En tanto se preparaba este festín, comencé a hablar con mi anfitrión de cosas insubstanciales. Por ejemplo, le pedí información sobre temas que ya conocía. Como me temía, las respuestas que recibí eran evasivas y estaban generosamente mezcladas con medias verdades. Además, parecía que tenían ciertas dudas sobre la inminencia de la cosecha. Tal vez podría disponerla para el día siguiente, tal vez no. Lo ideal sería que durante un estudio de campo no hubiera que tratar con informantes de este tipo sino que los contactos estuvieran restringidos a los que mostraran una disposición cortés, amable y generosa, a aquellos para quienes responder a las despiadadas y absurdas preguntas de un antropólogo, resultara divertido y gratificante. Por desgracia, son pocos. La mayoría tienen otras cosas que hacer, se aburren fácilmente, les molesta la ignorancia de su interlocutor o les preocupa más quedar bien que ser sinceros. Con éstos, la mejor táctica es sin duda el soborno. Una pequeña suma de dinero convierte la investigación antropológica en una actividad provechosa y abre puertas que de otro modo estarían cerradas. En esta ocasión, al igual que en otras, funcionó. Una pequeña dádiva hizo que se organizara la cosecha sin tardanza y yo pudiera presenciar todo el proceso de principio a fin. Inmediatamente puso manos a la obra. Mientras él se alejaba anadeando entró una de sus esposas con una fuente enorme de carne ahumada.

* [TAREAS A REALIZAR]
a) Según el fragmento sobre el trabajo de campo, ¿cuál es la mejor táctica con los informantes poco dispuestos?
b) Prolongue el fragmento sobre el trabajo de campo a partir de su última oración.

* [REGISTROS PROPORCIONADOS]
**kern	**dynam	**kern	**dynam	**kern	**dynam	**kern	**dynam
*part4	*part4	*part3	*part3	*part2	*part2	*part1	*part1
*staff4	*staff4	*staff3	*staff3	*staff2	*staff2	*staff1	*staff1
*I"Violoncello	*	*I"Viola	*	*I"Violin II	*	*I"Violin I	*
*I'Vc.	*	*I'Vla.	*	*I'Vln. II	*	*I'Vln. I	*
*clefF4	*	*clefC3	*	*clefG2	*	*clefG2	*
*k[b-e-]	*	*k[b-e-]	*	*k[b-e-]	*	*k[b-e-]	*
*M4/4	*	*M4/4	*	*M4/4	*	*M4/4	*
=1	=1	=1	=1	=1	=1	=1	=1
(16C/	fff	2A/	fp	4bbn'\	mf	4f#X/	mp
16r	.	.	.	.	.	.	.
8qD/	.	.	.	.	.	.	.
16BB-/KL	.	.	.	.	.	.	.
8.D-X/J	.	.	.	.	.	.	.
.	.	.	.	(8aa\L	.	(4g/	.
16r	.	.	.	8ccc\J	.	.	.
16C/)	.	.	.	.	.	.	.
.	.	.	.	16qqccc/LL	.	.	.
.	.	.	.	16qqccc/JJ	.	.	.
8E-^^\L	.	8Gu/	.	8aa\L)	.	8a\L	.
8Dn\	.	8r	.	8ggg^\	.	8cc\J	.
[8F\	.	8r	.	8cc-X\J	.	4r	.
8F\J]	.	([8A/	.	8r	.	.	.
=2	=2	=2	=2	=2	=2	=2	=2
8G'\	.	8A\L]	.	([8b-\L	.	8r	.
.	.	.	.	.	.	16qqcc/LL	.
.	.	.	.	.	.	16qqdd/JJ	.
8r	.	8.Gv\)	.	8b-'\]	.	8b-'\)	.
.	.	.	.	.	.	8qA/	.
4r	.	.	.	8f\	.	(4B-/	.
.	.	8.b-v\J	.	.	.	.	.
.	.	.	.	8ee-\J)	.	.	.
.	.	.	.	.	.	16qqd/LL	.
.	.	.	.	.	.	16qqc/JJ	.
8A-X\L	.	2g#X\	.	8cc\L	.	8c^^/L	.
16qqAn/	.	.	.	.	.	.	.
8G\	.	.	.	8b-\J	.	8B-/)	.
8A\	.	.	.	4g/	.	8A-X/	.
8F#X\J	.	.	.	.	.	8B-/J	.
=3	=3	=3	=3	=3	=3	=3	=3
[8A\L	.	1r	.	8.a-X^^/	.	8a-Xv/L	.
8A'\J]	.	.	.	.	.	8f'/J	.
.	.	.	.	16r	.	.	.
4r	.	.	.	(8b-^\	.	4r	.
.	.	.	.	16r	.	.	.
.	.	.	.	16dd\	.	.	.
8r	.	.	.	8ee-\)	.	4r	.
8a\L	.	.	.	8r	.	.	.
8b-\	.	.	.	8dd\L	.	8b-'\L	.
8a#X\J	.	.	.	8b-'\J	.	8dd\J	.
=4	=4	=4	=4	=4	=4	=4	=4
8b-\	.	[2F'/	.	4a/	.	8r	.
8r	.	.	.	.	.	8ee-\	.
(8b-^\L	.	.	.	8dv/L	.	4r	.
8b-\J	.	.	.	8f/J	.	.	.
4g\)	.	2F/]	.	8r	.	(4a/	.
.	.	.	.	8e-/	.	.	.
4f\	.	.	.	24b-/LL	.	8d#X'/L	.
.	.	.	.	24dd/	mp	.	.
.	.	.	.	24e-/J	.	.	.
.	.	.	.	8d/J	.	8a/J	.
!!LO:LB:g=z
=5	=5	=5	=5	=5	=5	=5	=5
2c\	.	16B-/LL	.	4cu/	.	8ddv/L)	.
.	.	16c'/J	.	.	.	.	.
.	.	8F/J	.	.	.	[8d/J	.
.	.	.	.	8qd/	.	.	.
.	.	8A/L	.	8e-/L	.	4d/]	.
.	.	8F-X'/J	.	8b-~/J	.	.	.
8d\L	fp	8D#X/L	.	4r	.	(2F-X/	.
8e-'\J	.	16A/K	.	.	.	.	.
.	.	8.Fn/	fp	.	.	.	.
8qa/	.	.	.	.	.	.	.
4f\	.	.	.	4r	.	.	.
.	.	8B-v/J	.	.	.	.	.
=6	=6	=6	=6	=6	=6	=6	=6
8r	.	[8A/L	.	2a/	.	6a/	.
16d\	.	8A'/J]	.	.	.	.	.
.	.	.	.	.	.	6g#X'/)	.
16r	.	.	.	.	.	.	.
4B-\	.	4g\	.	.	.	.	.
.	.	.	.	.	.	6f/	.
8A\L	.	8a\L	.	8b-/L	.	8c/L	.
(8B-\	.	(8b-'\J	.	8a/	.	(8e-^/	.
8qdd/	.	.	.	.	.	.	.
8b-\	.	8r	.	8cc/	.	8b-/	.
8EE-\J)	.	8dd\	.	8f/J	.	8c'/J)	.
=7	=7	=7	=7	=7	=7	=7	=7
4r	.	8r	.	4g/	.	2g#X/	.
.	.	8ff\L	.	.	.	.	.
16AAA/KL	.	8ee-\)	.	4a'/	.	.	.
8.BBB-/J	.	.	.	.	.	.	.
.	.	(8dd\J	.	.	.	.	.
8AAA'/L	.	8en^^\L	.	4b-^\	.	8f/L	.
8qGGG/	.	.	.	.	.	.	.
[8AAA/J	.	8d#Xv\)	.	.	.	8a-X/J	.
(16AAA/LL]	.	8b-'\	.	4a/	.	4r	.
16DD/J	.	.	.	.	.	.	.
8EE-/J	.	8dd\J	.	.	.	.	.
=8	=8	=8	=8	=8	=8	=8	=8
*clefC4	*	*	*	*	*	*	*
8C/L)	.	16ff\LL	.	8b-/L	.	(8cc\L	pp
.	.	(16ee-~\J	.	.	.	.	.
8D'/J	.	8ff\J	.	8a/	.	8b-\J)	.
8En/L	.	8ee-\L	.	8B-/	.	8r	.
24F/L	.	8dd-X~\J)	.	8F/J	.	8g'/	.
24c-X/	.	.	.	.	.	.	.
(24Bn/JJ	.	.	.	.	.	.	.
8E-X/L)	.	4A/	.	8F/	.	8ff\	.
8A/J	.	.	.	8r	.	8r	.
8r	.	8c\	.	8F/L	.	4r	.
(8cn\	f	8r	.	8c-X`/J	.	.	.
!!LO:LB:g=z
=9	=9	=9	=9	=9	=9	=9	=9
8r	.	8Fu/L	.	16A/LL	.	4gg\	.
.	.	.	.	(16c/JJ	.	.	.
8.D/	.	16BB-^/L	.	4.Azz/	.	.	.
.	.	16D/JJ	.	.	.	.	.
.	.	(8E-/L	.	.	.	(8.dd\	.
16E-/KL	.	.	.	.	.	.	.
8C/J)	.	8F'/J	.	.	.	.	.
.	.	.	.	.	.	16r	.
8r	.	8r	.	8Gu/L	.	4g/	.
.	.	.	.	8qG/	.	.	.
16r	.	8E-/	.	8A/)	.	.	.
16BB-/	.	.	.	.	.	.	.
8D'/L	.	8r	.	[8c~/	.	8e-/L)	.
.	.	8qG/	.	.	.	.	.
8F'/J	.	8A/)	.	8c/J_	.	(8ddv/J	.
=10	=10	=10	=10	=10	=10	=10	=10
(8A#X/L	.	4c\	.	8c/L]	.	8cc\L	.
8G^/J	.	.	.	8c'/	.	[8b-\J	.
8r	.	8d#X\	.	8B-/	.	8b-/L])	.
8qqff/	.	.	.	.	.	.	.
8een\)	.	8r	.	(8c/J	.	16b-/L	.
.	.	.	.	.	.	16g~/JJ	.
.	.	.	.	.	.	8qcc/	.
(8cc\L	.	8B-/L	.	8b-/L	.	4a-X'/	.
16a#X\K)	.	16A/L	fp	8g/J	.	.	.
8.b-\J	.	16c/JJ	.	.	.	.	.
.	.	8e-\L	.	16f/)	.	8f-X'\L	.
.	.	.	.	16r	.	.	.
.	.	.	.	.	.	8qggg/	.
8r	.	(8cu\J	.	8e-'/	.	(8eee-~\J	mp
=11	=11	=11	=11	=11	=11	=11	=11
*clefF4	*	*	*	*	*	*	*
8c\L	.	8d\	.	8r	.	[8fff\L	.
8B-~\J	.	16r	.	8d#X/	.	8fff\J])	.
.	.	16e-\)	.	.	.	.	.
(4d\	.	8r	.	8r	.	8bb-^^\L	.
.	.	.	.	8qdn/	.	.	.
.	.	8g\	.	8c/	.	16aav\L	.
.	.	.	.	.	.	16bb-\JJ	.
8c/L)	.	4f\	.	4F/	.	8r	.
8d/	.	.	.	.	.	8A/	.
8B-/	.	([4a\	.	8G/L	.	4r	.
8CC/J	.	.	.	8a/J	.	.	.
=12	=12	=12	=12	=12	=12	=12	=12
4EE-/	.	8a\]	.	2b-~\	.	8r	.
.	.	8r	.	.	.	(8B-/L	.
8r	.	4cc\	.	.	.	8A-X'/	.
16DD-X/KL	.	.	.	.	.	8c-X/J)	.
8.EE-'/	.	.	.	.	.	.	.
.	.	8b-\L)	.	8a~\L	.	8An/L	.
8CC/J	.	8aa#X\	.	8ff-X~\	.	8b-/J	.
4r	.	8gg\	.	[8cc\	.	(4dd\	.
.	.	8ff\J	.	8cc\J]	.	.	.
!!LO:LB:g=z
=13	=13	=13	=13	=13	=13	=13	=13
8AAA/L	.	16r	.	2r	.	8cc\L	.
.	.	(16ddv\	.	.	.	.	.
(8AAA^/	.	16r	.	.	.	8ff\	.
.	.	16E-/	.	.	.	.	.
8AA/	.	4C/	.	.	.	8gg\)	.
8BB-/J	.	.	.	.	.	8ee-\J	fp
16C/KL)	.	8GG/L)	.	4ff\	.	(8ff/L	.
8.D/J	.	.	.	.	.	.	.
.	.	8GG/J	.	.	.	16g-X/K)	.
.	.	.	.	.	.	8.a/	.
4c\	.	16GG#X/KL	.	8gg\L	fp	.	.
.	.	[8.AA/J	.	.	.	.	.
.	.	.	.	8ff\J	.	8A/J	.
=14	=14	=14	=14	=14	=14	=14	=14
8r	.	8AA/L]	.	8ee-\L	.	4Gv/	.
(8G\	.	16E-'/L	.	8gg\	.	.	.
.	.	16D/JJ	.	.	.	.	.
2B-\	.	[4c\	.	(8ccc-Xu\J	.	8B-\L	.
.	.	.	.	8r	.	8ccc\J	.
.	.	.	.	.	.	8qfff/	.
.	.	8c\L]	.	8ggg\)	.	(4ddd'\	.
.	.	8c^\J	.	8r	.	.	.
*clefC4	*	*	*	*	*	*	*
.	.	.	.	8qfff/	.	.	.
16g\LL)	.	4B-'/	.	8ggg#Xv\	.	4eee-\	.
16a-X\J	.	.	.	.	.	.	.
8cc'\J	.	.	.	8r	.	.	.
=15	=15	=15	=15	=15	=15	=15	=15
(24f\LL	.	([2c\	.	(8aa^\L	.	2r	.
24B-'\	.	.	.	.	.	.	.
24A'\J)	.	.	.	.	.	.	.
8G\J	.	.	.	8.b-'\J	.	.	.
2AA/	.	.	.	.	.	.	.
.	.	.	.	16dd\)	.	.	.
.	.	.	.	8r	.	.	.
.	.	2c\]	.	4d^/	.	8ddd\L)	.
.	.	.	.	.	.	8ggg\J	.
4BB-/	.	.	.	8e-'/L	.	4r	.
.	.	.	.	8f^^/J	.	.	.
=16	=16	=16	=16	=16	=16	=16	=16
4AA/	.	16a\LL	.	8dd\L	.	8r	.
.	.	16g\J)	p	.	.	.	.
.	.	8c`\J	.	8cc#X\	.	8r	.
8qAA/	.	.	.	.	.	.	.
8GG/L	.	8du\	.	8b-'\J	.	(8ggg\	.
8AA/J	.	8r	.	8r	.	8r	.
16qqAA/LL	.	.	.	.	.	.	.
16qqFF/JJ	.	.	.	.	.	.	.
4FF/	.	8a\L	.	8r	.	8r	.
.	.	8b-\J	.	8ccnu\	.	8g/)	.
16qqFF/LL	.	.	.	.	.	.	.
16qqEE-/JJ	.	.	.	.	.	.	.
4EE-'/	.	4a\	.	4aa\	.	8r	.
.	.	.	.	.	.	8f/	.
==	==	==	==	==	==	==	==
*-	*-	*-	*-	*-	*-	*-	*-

...

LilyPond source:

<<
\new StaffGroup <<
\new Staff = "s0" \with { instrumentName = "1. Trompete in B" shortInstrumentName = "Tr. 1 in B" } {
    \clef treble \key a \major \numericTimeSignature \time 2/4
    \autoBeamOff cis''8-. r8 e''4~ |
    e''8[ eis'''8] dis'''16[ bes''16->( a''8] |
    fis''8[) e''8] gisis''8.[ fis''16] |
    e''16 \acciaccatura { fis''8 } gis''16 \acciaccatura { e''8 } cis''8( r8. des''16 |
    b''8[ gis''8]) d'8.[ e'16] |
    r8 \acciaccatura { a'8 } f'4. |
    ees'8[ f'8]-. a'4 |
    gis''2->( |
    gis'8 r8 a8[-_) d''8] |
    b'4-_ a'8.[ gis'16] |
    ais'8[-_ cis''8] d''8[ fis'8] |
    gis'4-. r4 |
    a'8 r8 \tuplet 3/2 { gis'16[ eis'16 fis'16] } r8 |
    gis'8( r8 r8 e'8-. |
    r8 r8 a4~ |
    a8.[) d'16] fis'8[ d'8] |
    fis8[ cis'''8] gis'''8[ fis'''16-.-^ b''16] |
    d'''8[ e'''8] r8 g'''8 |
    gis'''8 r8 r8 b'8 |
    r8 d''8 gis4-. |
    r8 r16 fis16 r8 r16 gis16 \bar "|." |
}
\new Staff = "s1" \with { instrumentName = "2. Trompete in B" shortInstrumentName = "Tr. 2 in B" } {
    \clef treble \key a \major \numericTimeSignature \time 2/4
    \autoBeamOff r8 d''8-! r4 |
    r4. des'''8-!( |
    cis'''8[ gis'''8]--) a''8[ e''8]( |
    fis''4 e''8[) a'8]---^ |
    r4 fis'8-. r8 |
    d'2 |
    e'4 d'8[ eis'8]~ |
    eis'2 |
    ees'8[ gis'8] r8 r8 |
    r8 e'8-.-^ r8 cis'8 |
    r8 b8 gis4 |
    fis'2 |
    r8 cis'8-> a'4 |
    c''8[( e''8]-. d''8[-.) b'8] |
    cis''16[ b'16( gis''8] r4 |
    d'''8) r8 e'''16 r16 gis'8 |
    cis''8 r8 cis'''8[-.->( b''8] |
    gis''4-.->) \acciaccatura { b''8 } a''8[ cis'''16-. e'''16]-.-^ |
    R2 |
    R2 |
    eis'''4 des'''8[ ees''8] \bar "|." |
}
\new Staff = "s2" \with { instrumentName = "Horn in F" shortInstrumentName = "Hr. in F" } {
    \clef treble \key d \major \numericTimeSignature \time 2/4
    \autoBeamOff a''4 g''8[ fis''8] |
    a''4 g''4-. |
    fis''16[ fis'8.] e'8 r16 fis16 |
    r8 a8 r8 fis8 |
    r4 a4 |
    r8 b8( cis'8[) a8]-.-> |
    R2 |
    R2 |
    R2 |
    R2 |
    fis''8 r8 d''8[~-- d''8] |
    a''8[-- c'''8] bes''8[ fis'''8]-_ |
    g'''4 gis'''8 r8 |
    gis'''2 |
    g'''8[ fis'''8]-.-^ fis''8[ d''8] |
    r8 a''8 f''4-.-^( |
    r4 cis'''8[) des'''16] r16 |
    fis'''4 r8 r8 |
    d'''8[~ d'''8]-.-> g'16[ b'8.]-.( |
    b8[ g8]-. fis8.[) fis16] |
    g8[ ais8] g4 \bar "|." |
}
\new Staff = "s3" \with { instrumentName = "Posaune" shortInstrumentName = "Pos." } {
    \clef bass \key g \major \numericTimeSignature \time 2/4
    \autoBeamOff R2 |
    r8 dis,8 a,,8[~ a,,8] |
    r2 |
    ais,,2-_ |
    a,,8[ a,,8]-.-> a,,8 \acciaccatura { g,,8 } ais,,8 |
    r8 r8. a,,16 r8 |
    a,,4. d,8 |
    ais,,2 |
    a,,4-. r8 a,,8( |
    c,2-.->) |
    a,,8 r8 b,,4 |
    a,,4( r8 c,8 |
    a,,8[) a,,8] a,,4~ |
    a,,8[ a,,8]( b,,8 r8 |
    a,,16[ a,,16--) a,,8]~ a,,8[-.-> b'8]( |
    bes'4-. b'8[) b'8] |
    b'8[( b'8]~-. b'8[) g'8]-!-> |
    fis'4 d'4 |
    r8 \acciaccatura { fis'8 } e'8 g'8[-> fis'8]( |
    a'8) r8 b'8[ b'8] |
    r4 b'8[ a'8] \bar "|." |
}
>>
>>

* [CONJUNTO DE RESPUESTAS]
a) El soborno.

b)
Apenas acababa de desaparecer el último trozo cuando oímos el ruido de los machetes al cortar el mijo. Matthieu me contó en susurros el secreto del deseo de complacer demostrado por nuestro anfitrión. Utilizaría mi propina para pagar el impuesto de capitación y de esta forma no tendría que compartirla con ningún pariente necesitado.
El trabajo continuó durante todo el día y yo me senté en el campo a mirar tratando desesperadamente de hablar con los braceros, pues apenas podíamos comprendemos mutuamente, triste prueba de lo localizado de mis conocimientos lingüísticos. Había largos y tensos silencios que la costumbre dowaya de exclamar «¡Di algo!», cuando dan con un extraño callado no contribuía a superar. Esa práctica borra infaliblemente de la cabeza todo pensamiento que pueda dar lugar a una conversación.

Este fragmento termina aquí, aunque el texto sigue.